• _Set task_
Transcribe, word for word, the lines of the entries below, starting at the line containing "name author: (E. Fourn.) Griffiths" and ending at the last line of the entries, with both of those lines included.
┄┄┄┄┄┄┄┄┄┄
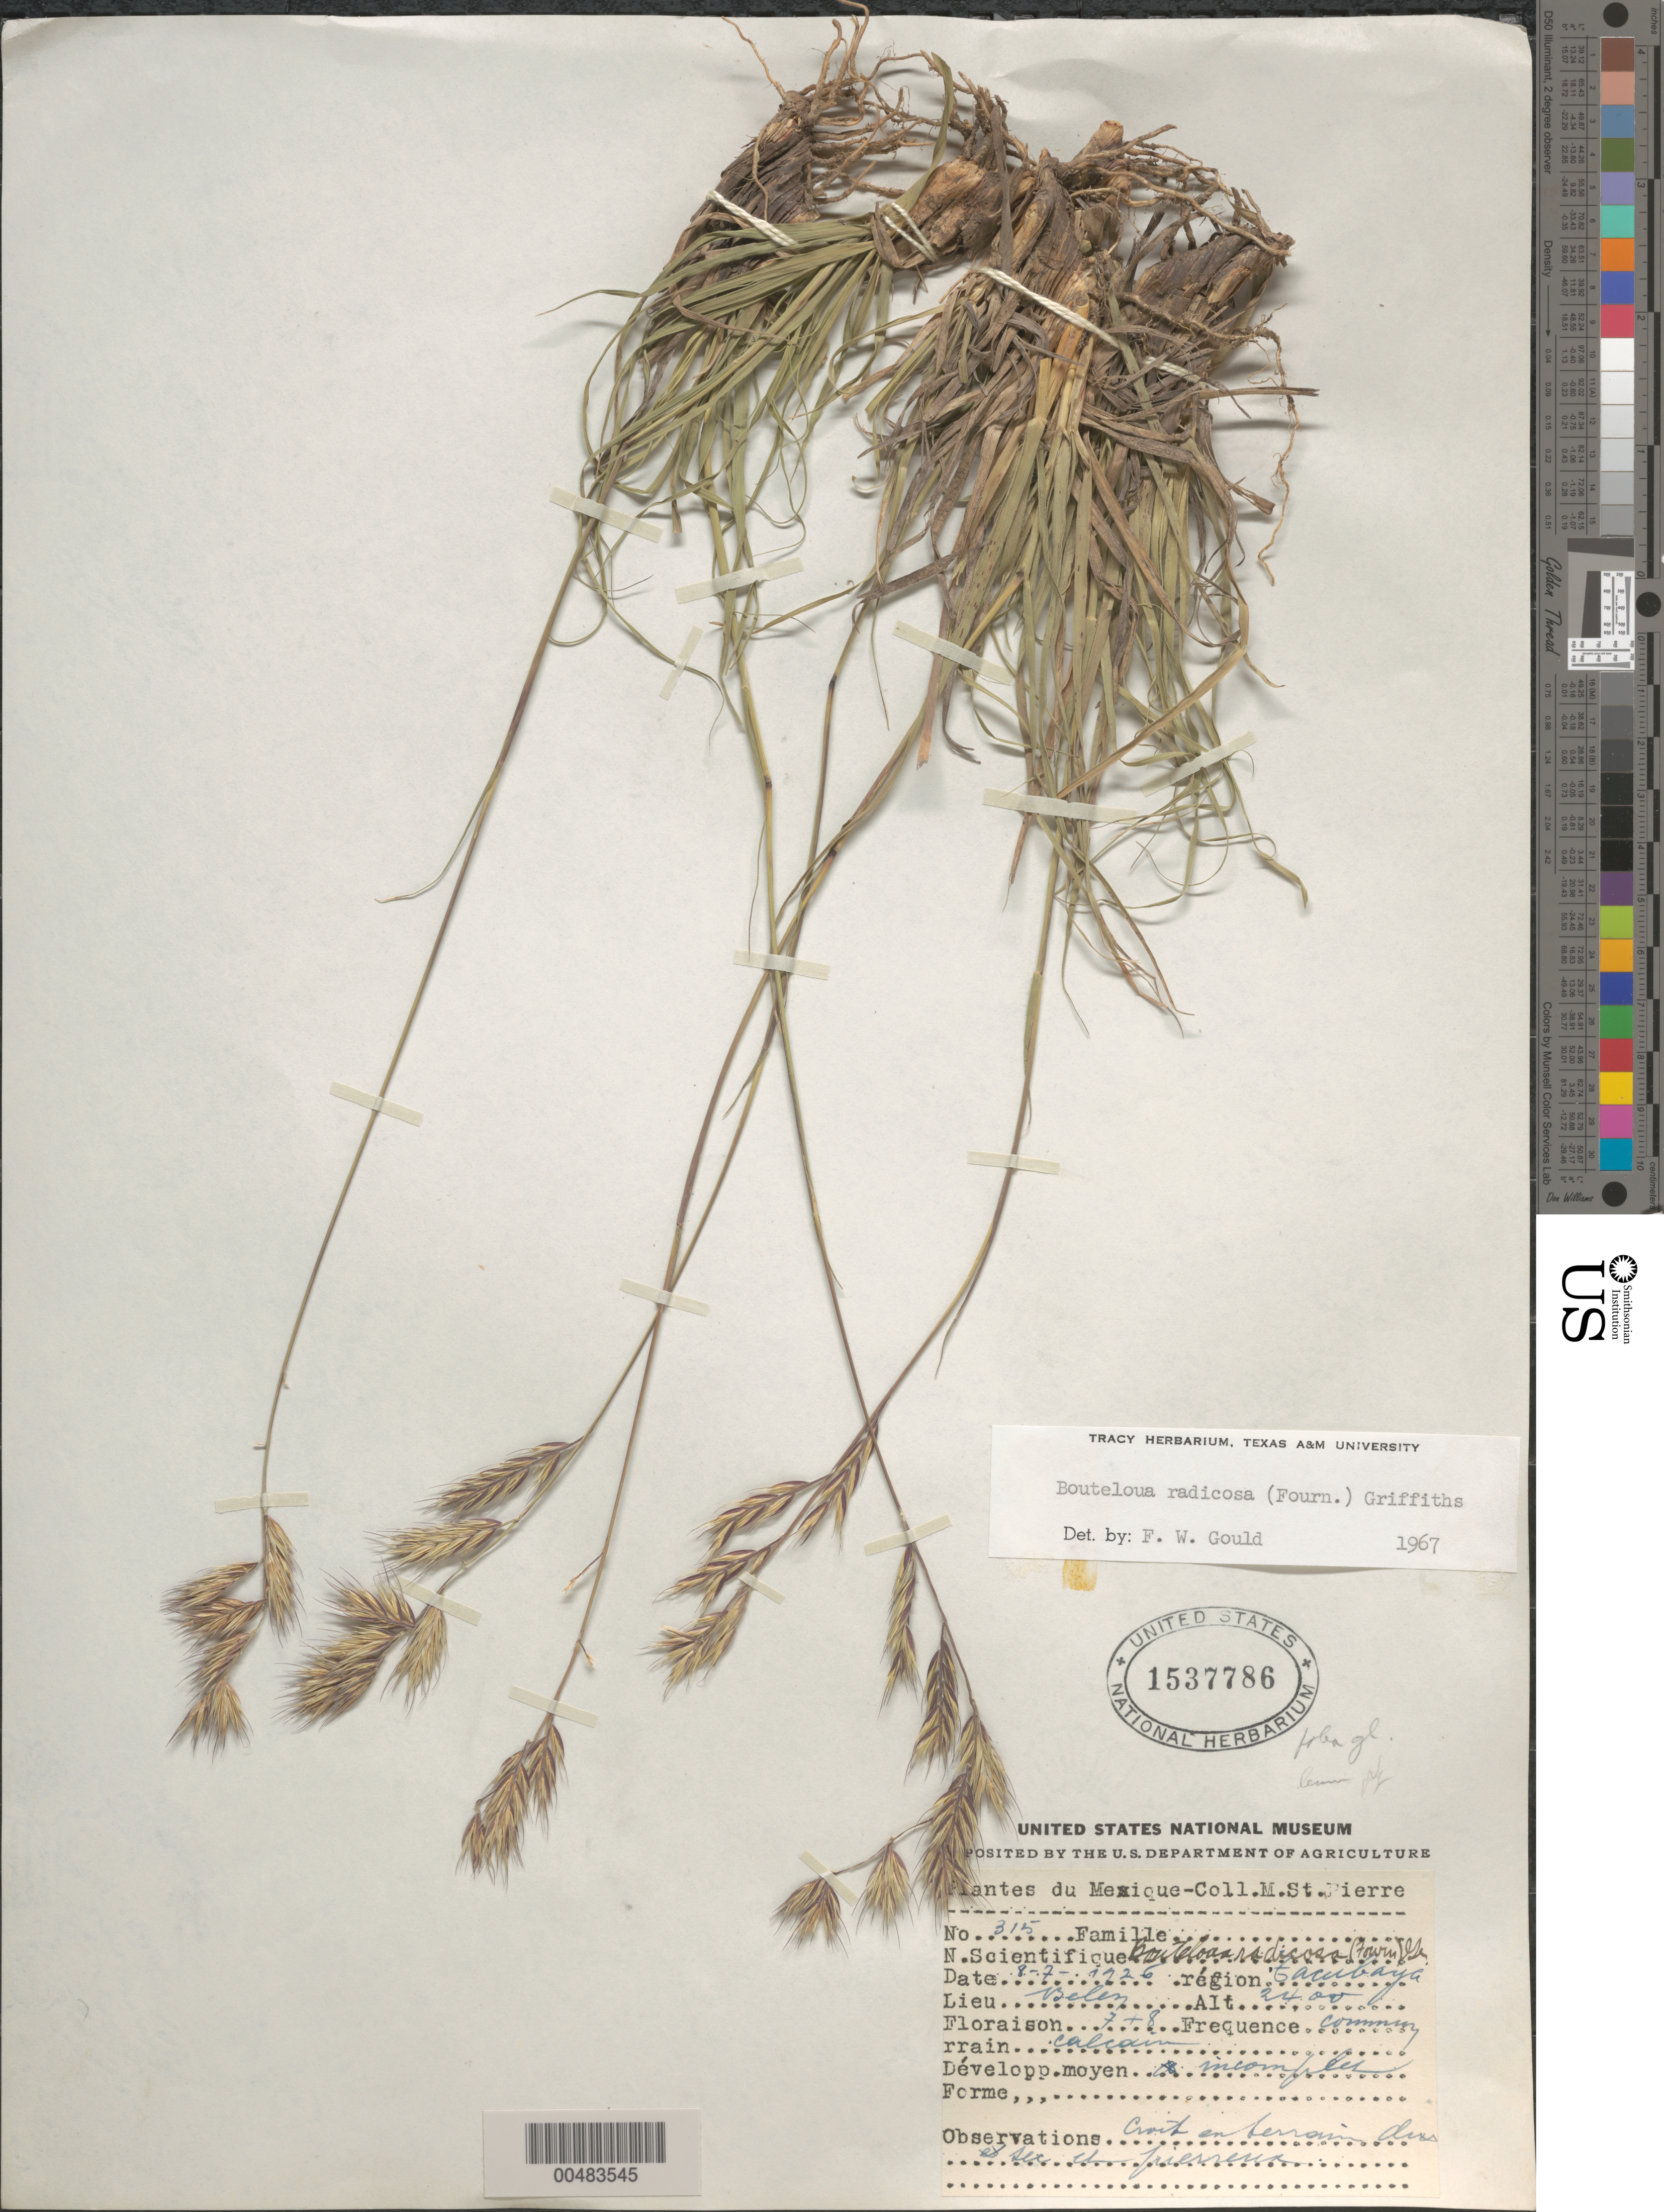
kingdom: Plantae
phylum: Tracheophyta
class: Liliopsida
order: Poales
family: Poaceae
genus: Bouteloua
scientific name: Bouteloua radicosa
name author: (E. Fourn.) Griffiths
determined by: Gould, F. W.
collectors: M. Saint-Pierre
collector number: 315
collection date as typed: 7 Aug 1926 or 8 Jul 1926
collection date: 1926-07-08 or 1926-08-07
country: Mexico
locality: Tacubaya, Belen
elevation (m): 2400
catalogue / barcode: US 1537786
┄┄┄┄┄┄┄┄┄┄
• _Reply to the task_
name author: (E. Fourn.) Griffiths
determined by: Gould, F. W.
collectors: M. Saint-Pierre
collector number: 315
collection date as typed: 7 Aug 1926 or 8 Jul 1926
collection date: 1926-07-08 or 1926-08-07
country: Mexico
locality: Tacubaya, Belen
elevation (m): 2400
catalogue / barcode: US 1537786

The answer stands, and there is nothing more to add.